◆ Task goal ◆
All records below must be reproduced exactly, although any pictures they contain are to be omitted.

◆ Collected data entries ◆
________________________________________

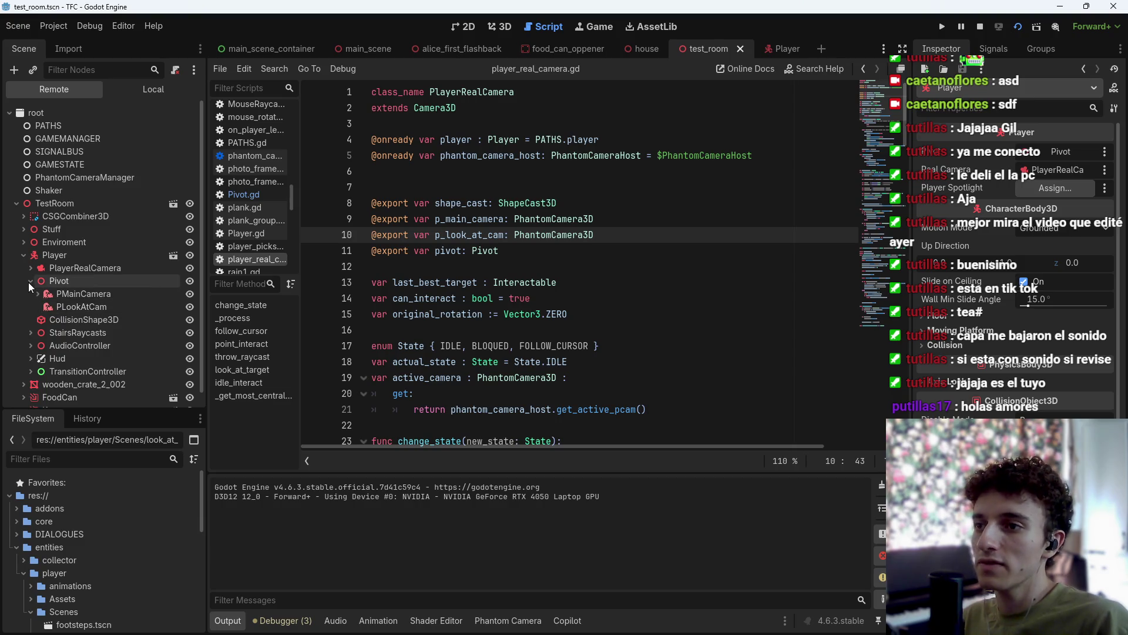
{"action": "left_click", "coordinate": [28, 283]}
Stop the game and return to the start of look_at_target's body.
{"action": "left_click", "coordinate": [980, 27]}
{"action": "scroll", "coordinate": [567, 331], "scroll_direction": "down", "scroll_amount": 20}
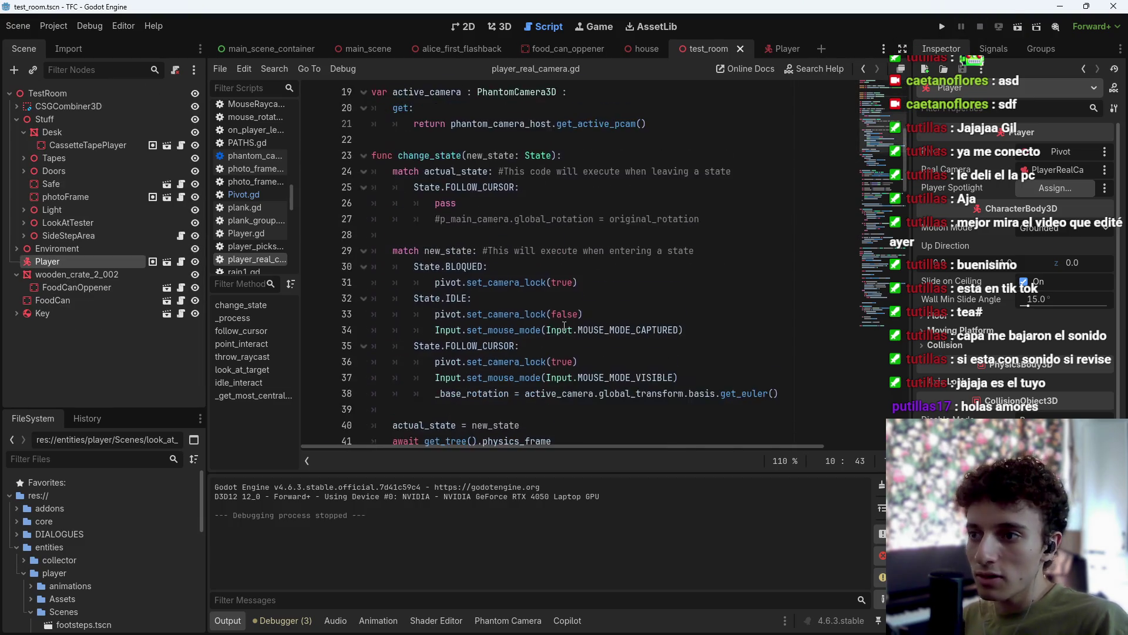
{"action": "scroll", "coordinate": [568, 331], "scroll_direction": "down", "scroll_amount": 7}
{"action": "scroll", "coordinate": [567, 331], "scroll_direction": "up", "scroll_amount": 7}
{"action": "left_click", "coordinate": [379, 298]}
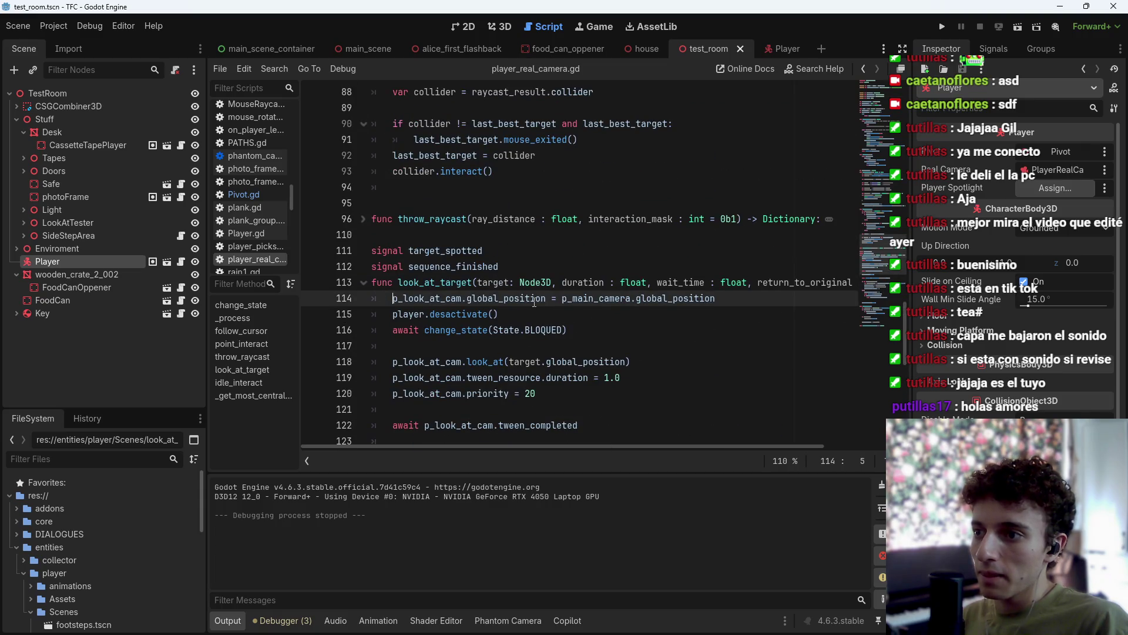
Insert p_look_at_cam.reparent(player.get_parent()) on line 114 and save the script.
{"action": "key", "text": "ctrl+shift+Return"}
{"action": "type", "text": "p_l"}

________________________________________

◆ Written response ◆
{"action": "left_click", "coordinate": [28, 283]}
Stop the game and return to the start of look_at_target's body.
{"action": "left_click", "coordinate": [980, 27]}
{"action": "scroll", "coordinate": [567, 331], "scroll_direction": "down", "scroll_amount": 20}
{"action": "scroll", "coordinate": [568, 331], "scroll_direction": "down", "scroll_amount": 7}
{"action": "scroll", "coordinate": [567, 331], "scroll_direction": "up", "scroll_amount": 7}
{"action": "left_click", "coordinate": [379, 298]}
Insert p_look_at_cam.reparent(player.get_parent()) on line 114 and save the script.
{"action": "key", "text": "ctrl+shift+Return"}
{"action": "type", "text": "p_l"}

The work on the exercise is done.